A usual drug regimen for heart attack victims would consist of blood thinners like aspirin, statins—drugs for cholesterol taken even if cholesterol levels are normal, due to their other effects—heart-protective drugs like an angiotensin converting enzyme (ACE) inhibitor, and a beta-blocker.
These used to be expensive drugs, but with a lot of generic brands in the market, they are now well within the reach of the ordinary patient. Hopefully, our local drug manufacturers can duplicate what India has done by manufacturing a “polypill,” a single capsule or tablet containing all these essential drugs. The polypill is usually cheaper than the total cost of the individual components, and patient compliance is also enhanced since they only have to take one pill.
Of course, the effectiveness of these heart pills may be nullified if one continues to smoke. “Stopping smoking beats everything for preventing heart attacks,” Professor Perk explained. “Combine that with exercise and a healthy diet and we could avoid 80 percent of all myocardial infarctions.”
According to a previous survey done in Europe, despite all counseling after a heart attack, 16 percent of patients still smoke, 38 percent remain obese and 60 percent are sedentary with little or no physical activity.
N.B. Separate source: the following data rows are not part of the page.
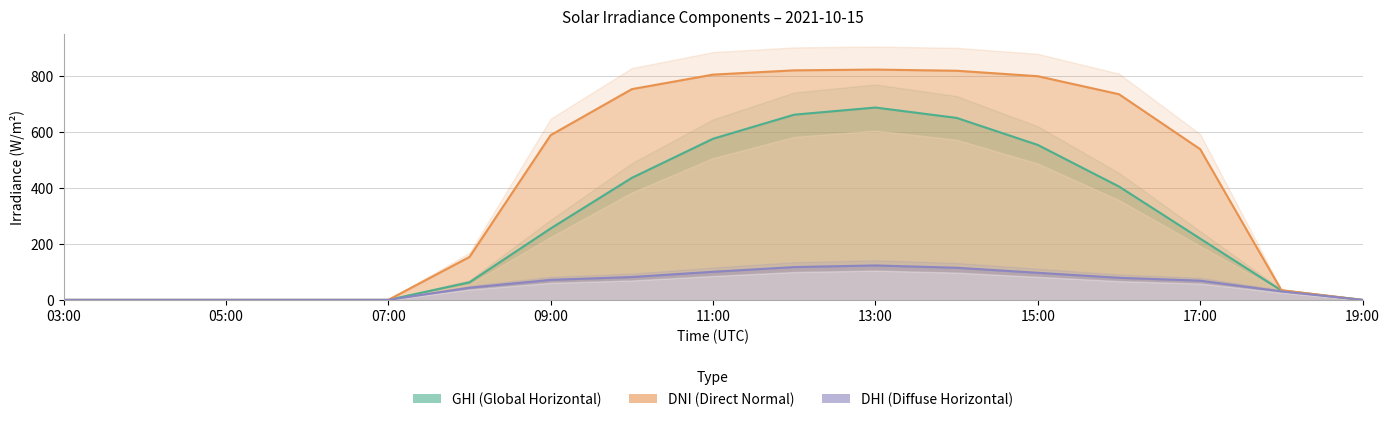

In dhi, how many points are higher than both neighbors (excluding endpoints)?

1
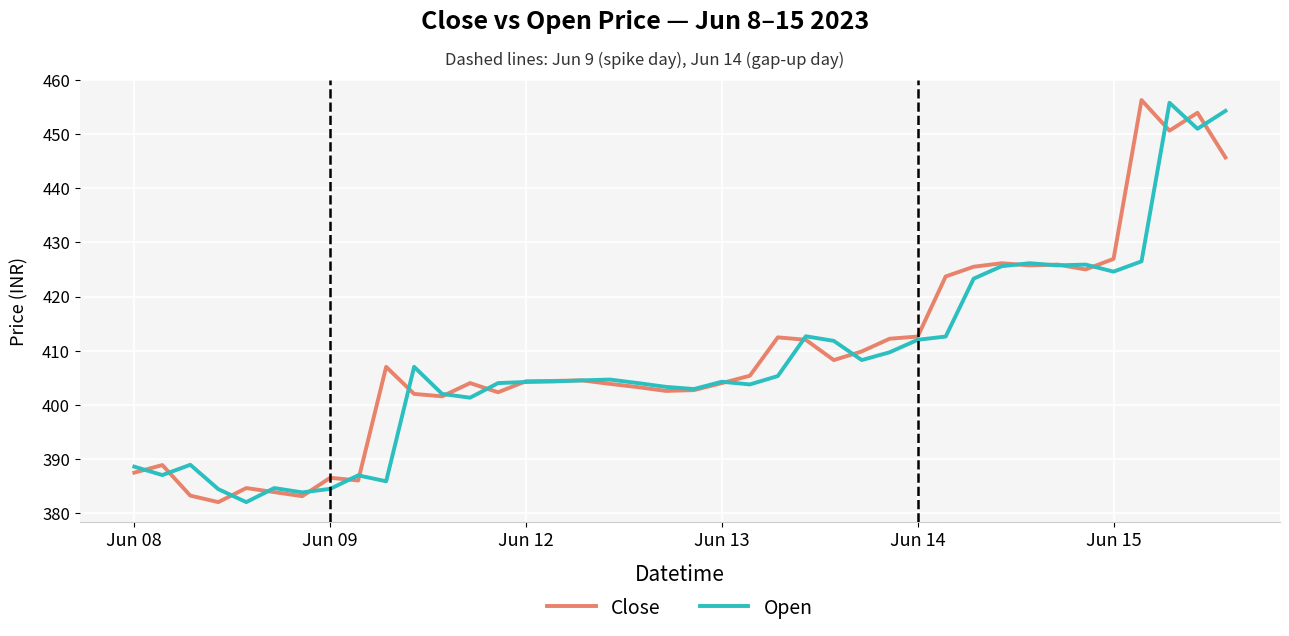

What is the highest value of the Open series?

455.8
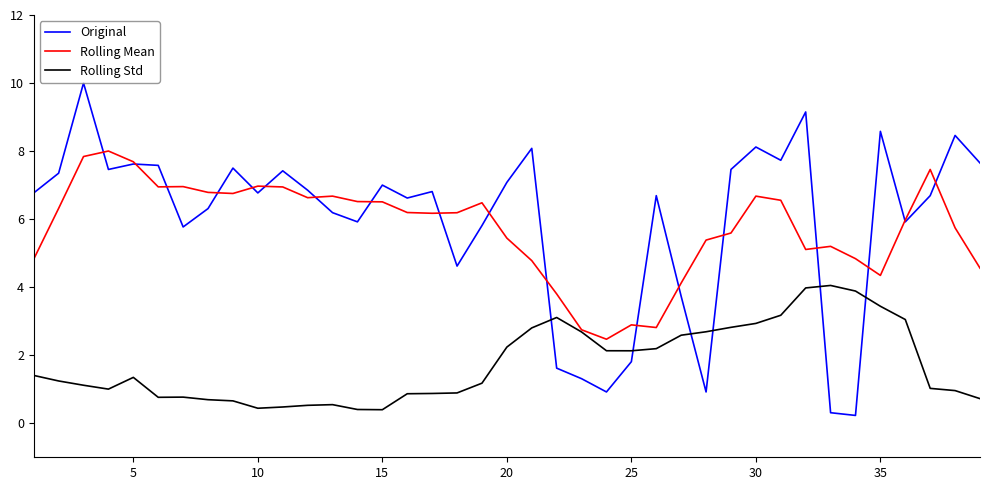

What is the maximum value shown in the chart?

10.0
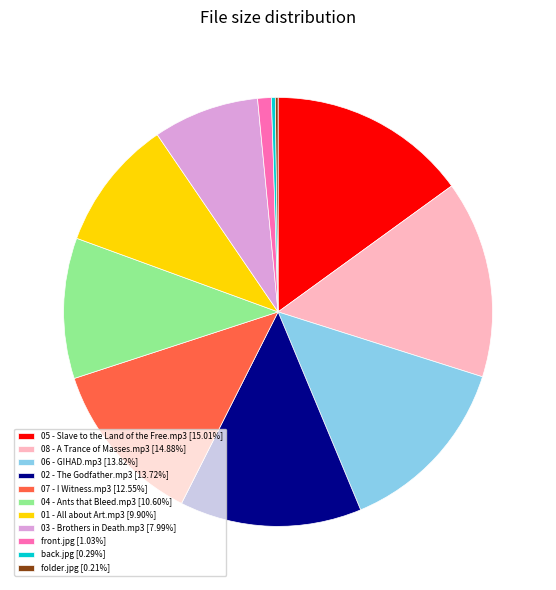

Is the sum of 07 - I Witness.mp3 and front.jpg greater than half?

No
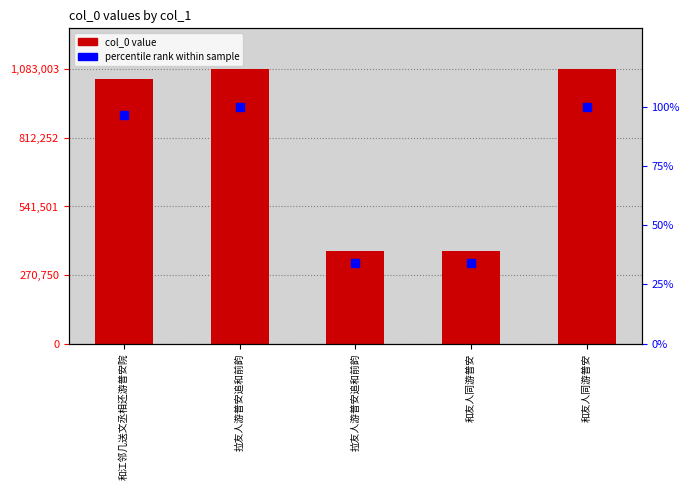

What are all the series names shown in the legend?

col_0, percentile rank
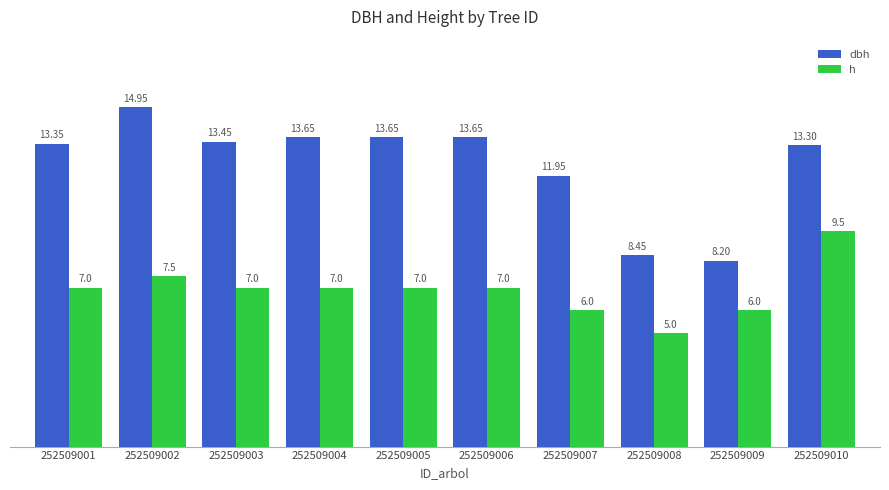

Which series has the largest total across all categories?

dbh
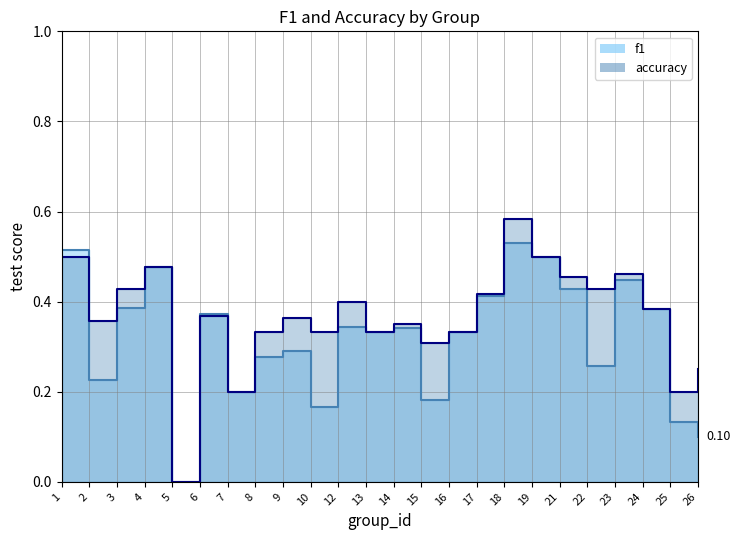

Reading right to left, transcribe all the data shown in this chart.

f1: 26=0.1	25=0.1	24=0.4	23=0.4	22=0.3	21=0.4	19=0.5	18=0.5	17=0.4	16=0.3	15=0.2	14=0.3	13=0.3	12=0.3	10=0.2	9=0.3	8=0.3	7=0.2	6=0.4	5=0.0	4=0.5	3=0.4	2=0.2	1=0.5
accuracy: 26=0.2	25=0.2	24=0.4	23=0.5	22=0.4	21=0.5	19=0.5	18=0.6	17=0.4	16=0.3	15=0.3	14=0.3	13=0.3	12=0.4	10=0.3	9=0.4	8=0.3	7=0.2	6=0.4	5=0.0	4=0.5	3=0.4	2=0.4	1=0.5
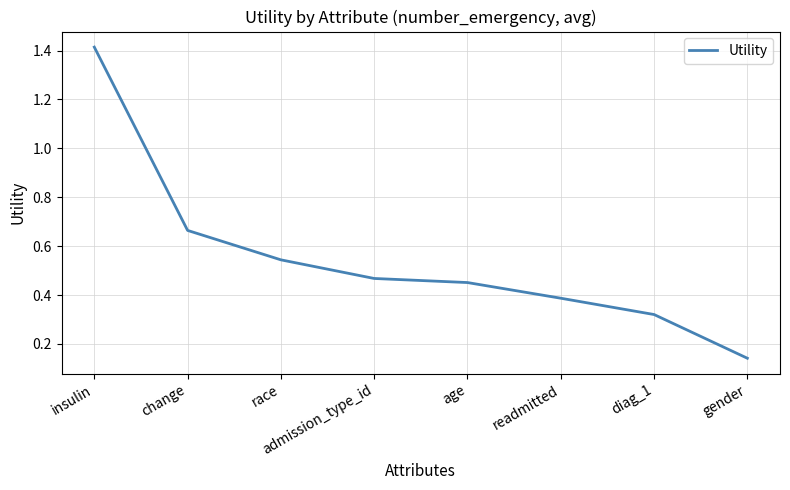

How many lines are shown in the chart?

1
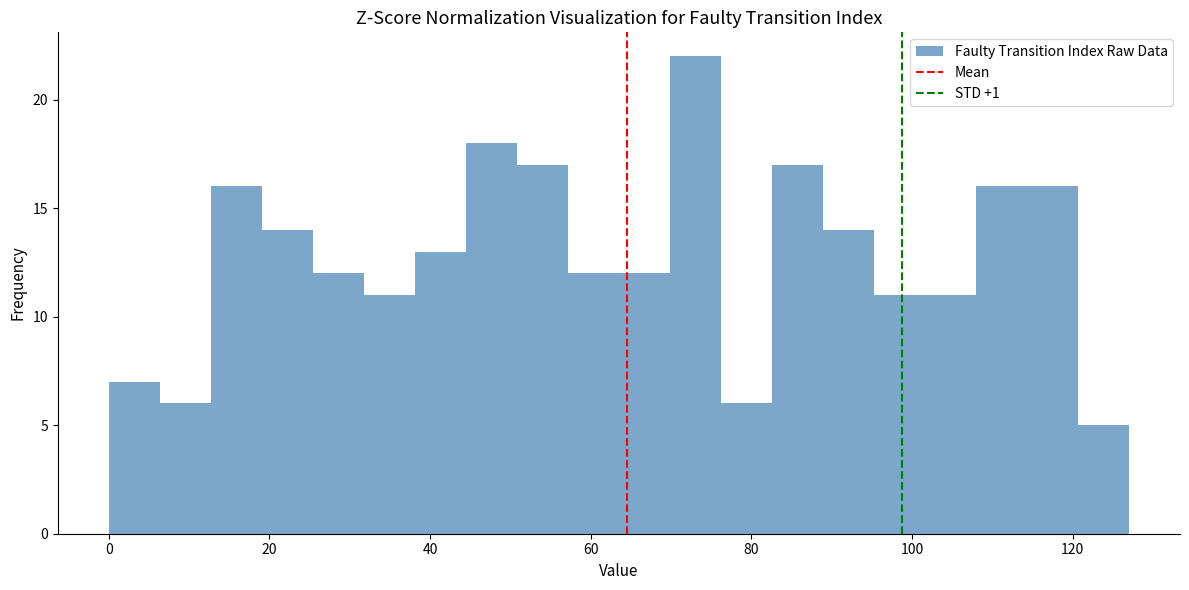

Around what value on the x-axis is the tallest bar? Give the approximate position of its centre, as read against the axis.

74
I’m not aware of any similar survey among Filipinos but I suspect it’s worse here. The attending physicians must make more intensive and consistent efforts to motivate their patients to minimize their risk for another heart attack.
“Having a heart attack is an upsetting experience but it does not seem to motivate patients to adopt a healthy lifestyle to avoid having another one,” professor Piepoli lamented. “We also know that more than half of heart attack patients stop taking their preventive medications.”
Professor Piepoli summed it up well: “We have scientifically proven ways to prevent second heart attacks. But we need to empower patients to better understand their risk factors after myocardial infarction and take a central role in their recovery.”
In a way, preventing a repeat heart attack is a personal commitment. The doctor can only prescribe, educate, support and motivate, but making that life-changing decision rests on the patient.